No, I haven’t. Many people praised the book before, but I always thought they were simply polite to me.
Your novel has a first person singular storyteller. How did he build up the character and his voice?
Many times we hear about people who win the lottery and then mess up their lives. I noticed that most people believe they would know better. They have some instant ideas about where to invest, how to let the money work for them and not the other way around. I thought, what to do with the money is only one side of the story. The other side is what we do with ourselves.
Like the protagonist, I recently finished university when I started to write, and I had no interest in things I had to do to earn money, which meant that sometimes I had to pretend to be enthusiastic about things I absolutely wasn’t. I was thinking about how a person in such a situation would process if they were extremely lucky. I think I would be smarter than my main character, but everyone thinks that.

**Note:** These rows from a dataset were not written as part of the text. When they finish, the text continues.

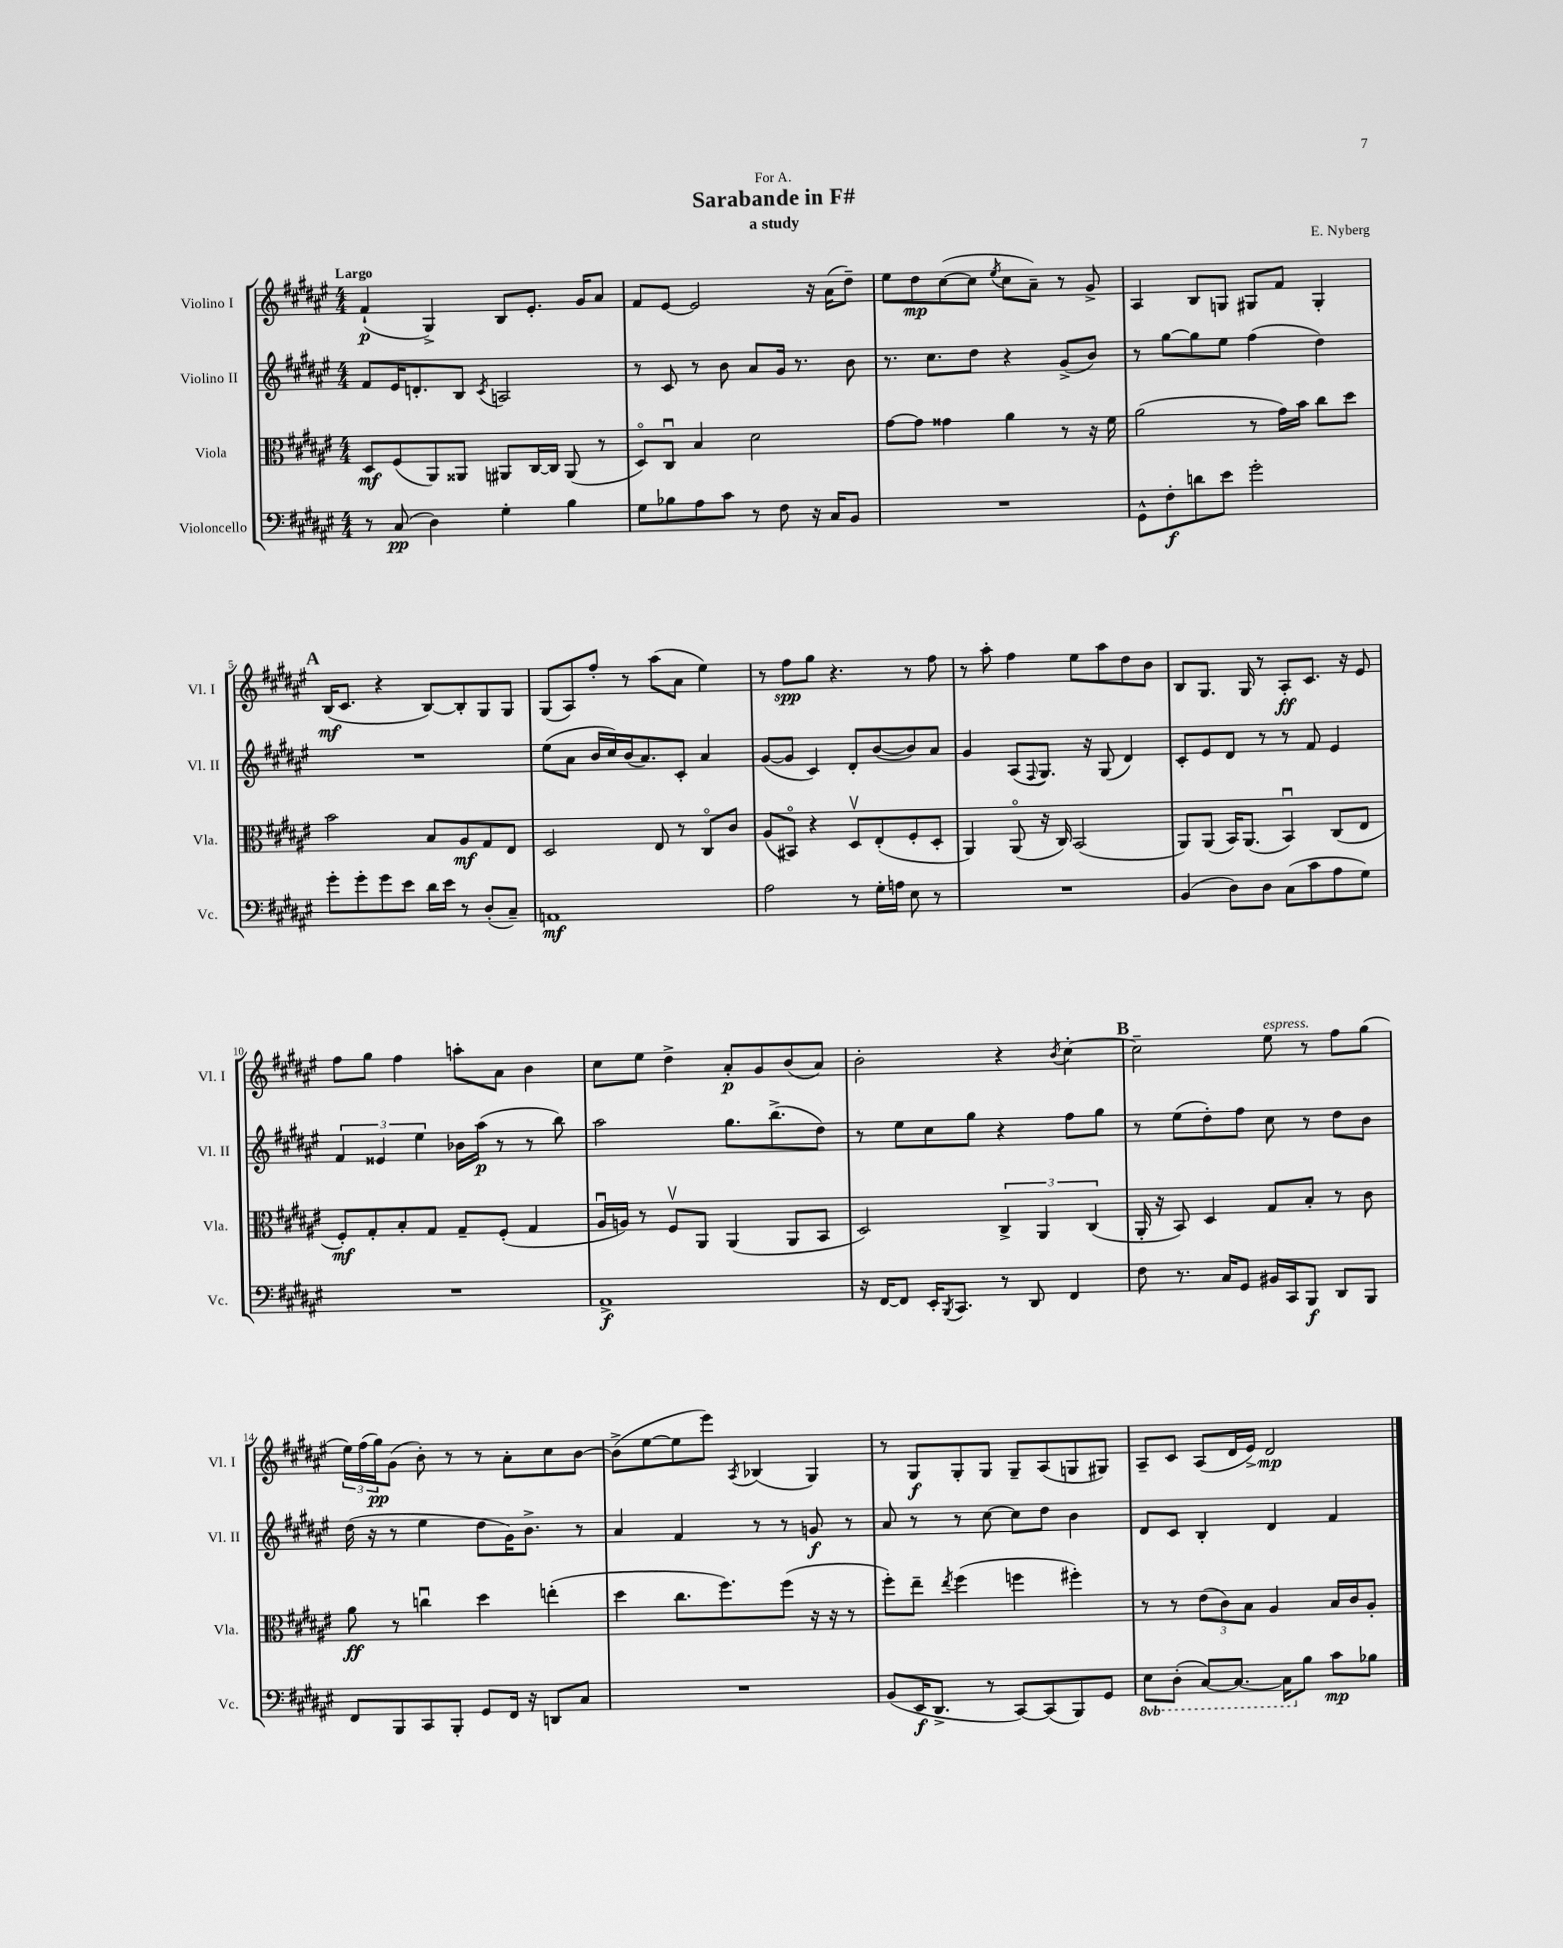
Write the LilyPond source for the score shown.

\header { title = "Sarabande in F#" composer = "E. Nyberg" subtitle = "a study" dedication = "For A." }
<<
\new StaffGroup <<
\new Staff = "s0" \with { instrumentName = "Violino I" shortInstrumentName = "Vl. I" } {
    \clef treble \key fis \major \numericTimeSignature \time 4/4 \tempo "Largo"
    fis'4-!\p( gis4->) b8 eis'8.-. gis'16 ais'8 |
    fis'8 eis'8~ eis'2 r16 ais'16( dis''8--) |
    eis''8 dis''8\mp cis''8~( cis''8 \acciaccatura { eis''8 } cis''8 ais'8--) r8 gis'8-> |
    ais4 b8 g8 gis8 fis'8 gis4-. |
    \mark \markup { \bold "A" } b16\mf( cis'8. r4 b8~) b8-. gis8 gis8 |
    gis8( ais8) fis''8-. r8 ais''8( ais'8 eis''4) |
    r8 fis''8\spp gis''8 r4. r8 fis''8 |
    r8 ais''8-. fis''4 eis''8 ais''8 dis''8 b'8 |
    b8 gis8. gis16 r8 ais8-.\ff cis'8. r16 eis'8 |
    fis''8 gis''8 fis''4 a''8-. ais'8 b'4 |
    cis''8 eis''8 dis''4-> ais'8-.\p gis'8 b'8( ais'8) |
    b'2-. r4 \acciaccatura { b'8 } cis''4~-. |
    \mark \markup { \bold "B" } cis''2-- eis''8^\markup { \italic "espress." } r8 fis''8 gis''8( |
    \tuplet 3/2 { eis''16) fis''16( gis''16\pp) } gis'8( b'8-.) r8 r8 ais'8-. cis''8 b'8~ |
    b'8->( eis''8~ eis''8 eis'''8) \acciaccatura { ais8 } bes4( gis4) |
    r8 gis8\f gis8-. gis8 gis8-- ais8( g8 gis8) |
    ais8-- cis'8 ais8( dis'16 eis'16->) dis'2\mp \bar "|." |
}
\new Staff = "s1" \with { instrumentName = "Violino II" shortInstrumentName = "Vl. II" } {
    \clef treble \key fis \major \numericTimeSignature \time 4/4
    fis'8 eis'16 d'8.-. b8 \acciaccatura { cis'8 } a2 |
    r8 cis'8 r8 b'8 ais'8 gis'16 r8. b'8 |
    r8. cis''8. dis''8 r4 gis'8->( b'8) |
    r8 gis''8~ gis''8 eis''8 fis''4( dis''4) |
    \mark \markup { \bold "A" } R1 |
    eis''8( ais'8 b'16 cis''16) b'16( ais'8.) cis'8-. ais'4 |
    gis'8~( gis'8 cis'4) dis'8-. b'8~( b'8) ais'8 |
    gis'4 ais8( \appoggiatura { fis8 } gis8.) r16 gis8( dis'4) |
    cis'8-. eis'8 dis'8 r8 r8 fis'8 eis'4 |
    \tuplet 3/2 { fis'4 eisis'4 eis''4 } bes'16 ais''16\p( r8 r8 b''8) |
    ais''2 gis''8. b''8.->( dis''8) |
    r8 eis''8 cis''8 gis''8 r4 fis''8 gis''8 |
    \mark \markup { \bold "B" } r8 eis''8( dis''8-.) fis''8 cis''8 r8 dis''8 b'8 |
    dis''16( r16 r8 eis''4 dis''8 gis'16) b'8.-> r8 |
    ais'4 fis'4 r8 r8 g'8\f r8 |
    ais'8 r8 r8 cis''8~ cis''8 dis''8 b'4 |
    dis'8 cis'8 b4-. dis'4 fis'4 \bar "|." |
}
\new Staff = "s2" \with { instrumentName = "Viola" shortInstrumentName = "Vla." } {
    \clef alto \key fis \major \numericTimeSignature \time 4/4
    dis8\mf fis8( ais,8) aisis,8 ais,8 cis16~ cis16 ais,8( r8 |
    dis8\flageolet) cis8\downbow b4 dis'2 |
    gis'8~ gis'8 gisis'4 ais'4 r8 r16 fis'16 |
    ais'2( r8 gis'16) b'16 cis''8 dis''8 |
    \mark \markup { \bold "A" } b'2 b8 ais8\mf gis8 eis8 |
    dis2 eis8 r8 cis8\flageolet cis'8 |
    ais8( bis,8\flageolet) r4 dis8\upbow eis8-.( fis8-. dis8-. |
    ais,4) ais,8\flageolet( r16 cis16) b,2( |
    ais,8) ais,8( b,16) ais,8.( b,4\downbow) cis8( eis8 |
    fis8-.\mf) gis8-. b8-. gis8 gis8-- fis8-.( gis4 |
    ais16\downbow a16) r8 fis8\upbow ais,8 ais,4( ais,8 b,8 |
    dis2) \tuplet 3/2 { cis4-> ais,4 cis4( } |
    \mark \markup { \bold "B" } ais,16-. r16 b,8) dis4 gis8 b8-. r8 cis'8 |
    ais'8\ff r8 c''4\downbow dis''4 e''4-.( |
    dis''4 cis''8. fis''8.) fis''8( r16 r16 r8 |
    fis''8-.) eis''8-- \acciaccatura { eis''8 } fis''4( f''4 fis''4-.) |
    r8 r8 \tuplet 3/2 { eis'8( cis'8) b8 } ais4 b16 cis'16 ais8-. \bar "|." |
}
\new Staff = "s3" \with { instrumentName = "Violoncello" shortInstrumentName = "Vc." } {
    \clef bass \key fis \major \numericTimeSignature \time 4/4 \set Staff.ottavationMarkups = #ottavation-simple-ordinals
    r8 cis8\pp( dis4) gis4-. b4 |
    gis8 bes8 ais8 cis'8 r8 fis8 r16 cis16 b,8 |
    R1 |
    gis,8-^ fis8-.\f d'8 eis'8 gis'2-. |
    \mark \markup { \bold "A" } gis'8-. gis'8-. gis'8 eis'8 dis'16 eis'16 r8 dis8-.( cis8--) |
    a,1\mf |
    ais2 r8 gis16-. a16 eis8 r8 |
    R1 |
    b,4( dis8) dis8 cis8( cis'8 ais8 gis8) |
    R1 |
    ais,1->\f |
    r16 fis,16~ fis,8 eis,16-. \acciaccatura { b,,8 } cis,8. r8 dis,8 fis,4 |
    \mark \markup { \bold "B" } fis8 r8. cis16 gis,8 bis,16 cis,16 b,,8\f dis,8 b,,8 |
    fis,8 b,,8 cis,8 b,,8-. gis,8 fis,16 r16 d,8 cis8 |
    R1 |
    b,8( eis,16\f dis,8.-> r8 cis,8~) cis,8( b,,8) gis,8 |
    \ottava #-1 eis,8 dis,8-.( cis,8~) cis,8.~ cis,16 \ottava #0 b8 cis'8\mp bes8 \bar "|." |
}
>>
>>
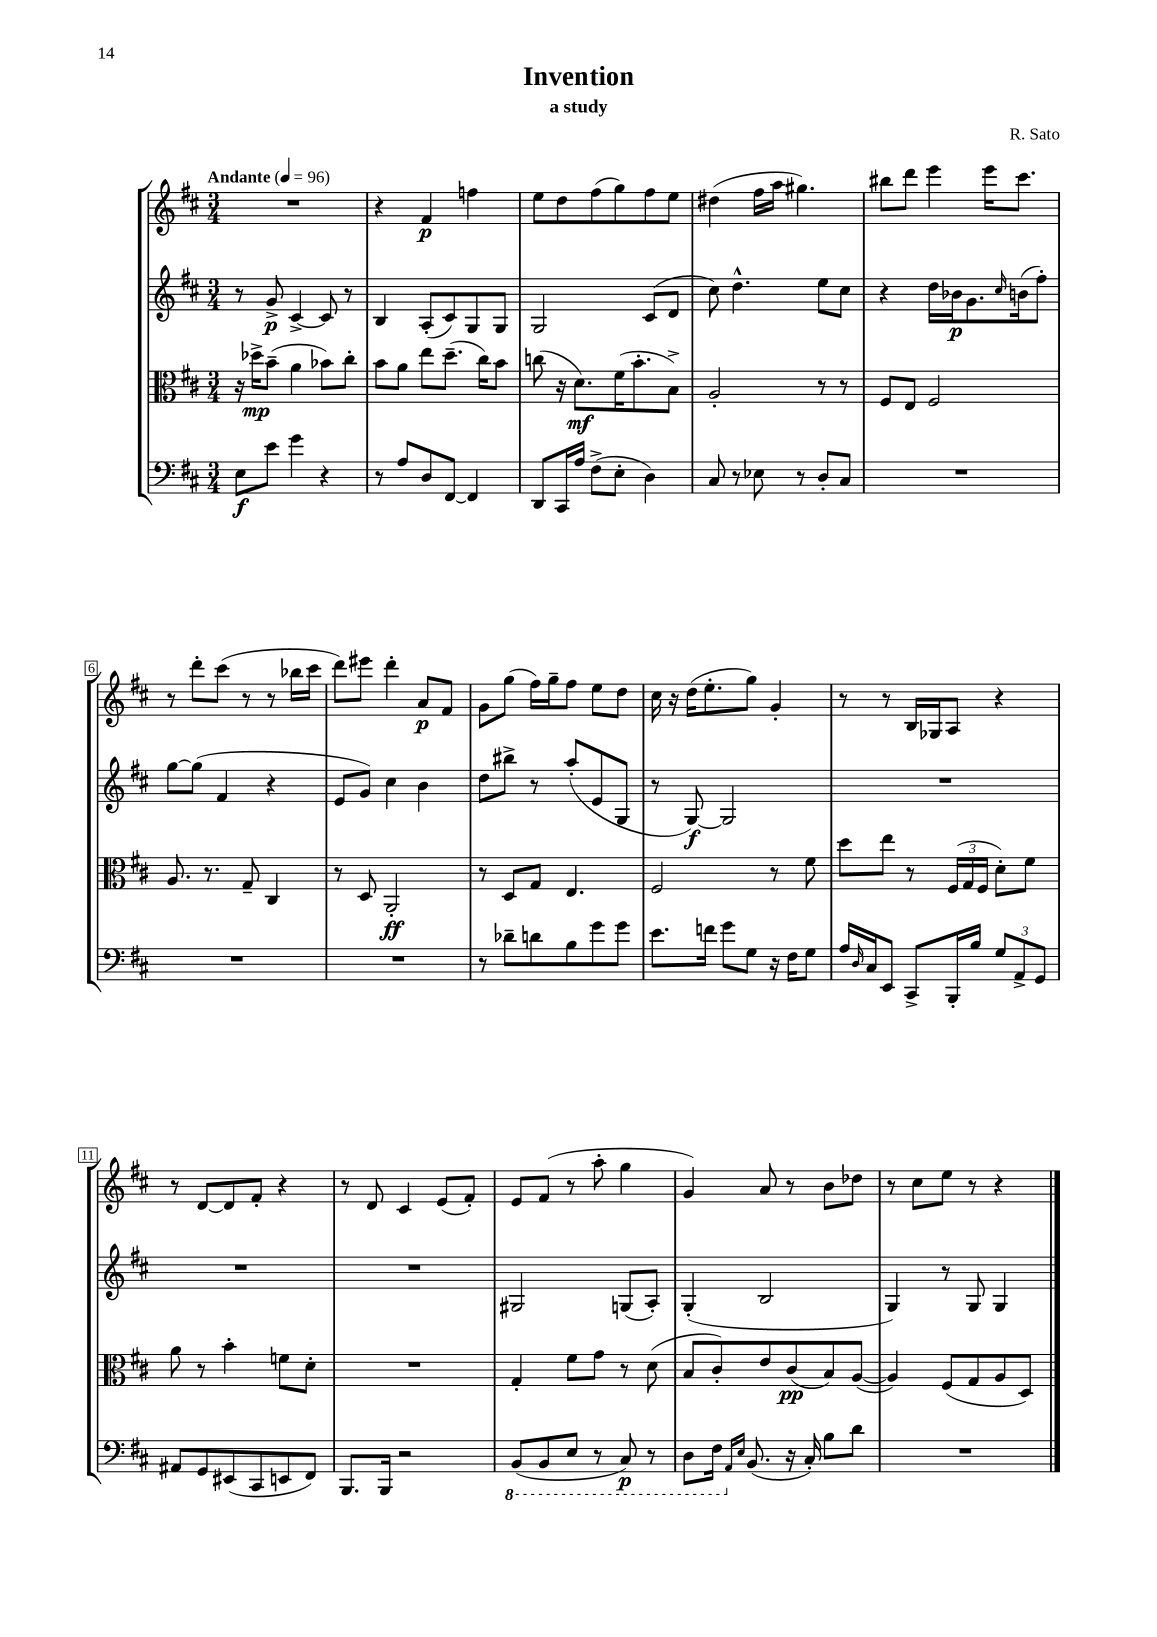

How much have you been “sitting” on this text before it was published?
Maybe two years – one year was writing, and the other year was “sitting” indeed! For me, writing is the smaller part of creating a text. A much bigger part is walking around, up and down in the room, hanging my head over the paper, and I also spend more time with editing than with any of the previously mentioned actions.
You will give a literature night in the Müpa soon. What can we know about the programme and the contributors?
It will be a 2-hour event; I’m going to discuss with writer Lajos Jánossy, and actor Gábor Hevér will read from my work, sometimes joined by me. Dj Arab will be responsible for the musical contribution. Müpa takes the health precautions very seriously, so I hope the virus won’t scare away too many people.
Have you ever received a really surprising or memorable feedback from readers at a literature event like this?
Sometimes they say they don’t agree with me in anything, but they still like my writing. I appreciate this opinion very much.
Nowadays you have a series in the Hungarian Booker Magazine, and previously you also wrote theatre plays and screenplays. What is your favourite genre, if there is any?
I like prose, because its result doesn’t depend on other people’s work, profession, talent, interpretation or means. In prose, the written sentence is the end result, which is the biggest challenge, making this the most difficult genre. In all other cases, the written text goes through a whole process of production, the characters evolve at the rehearsals, the scenes change, some adaptation is created from the original writing which is therefore not more than a simple sketch. The end result is sometimes totally different.
Are you working on a new book? If yes, what can the readers expect?
I’m working on more things at the same time, and everything will be published in their own times. I don’t have a tight schedule, I want my writing to be good enough, and fortunately, readers can choose from many great books in the stores while they are waiting for me to get ready.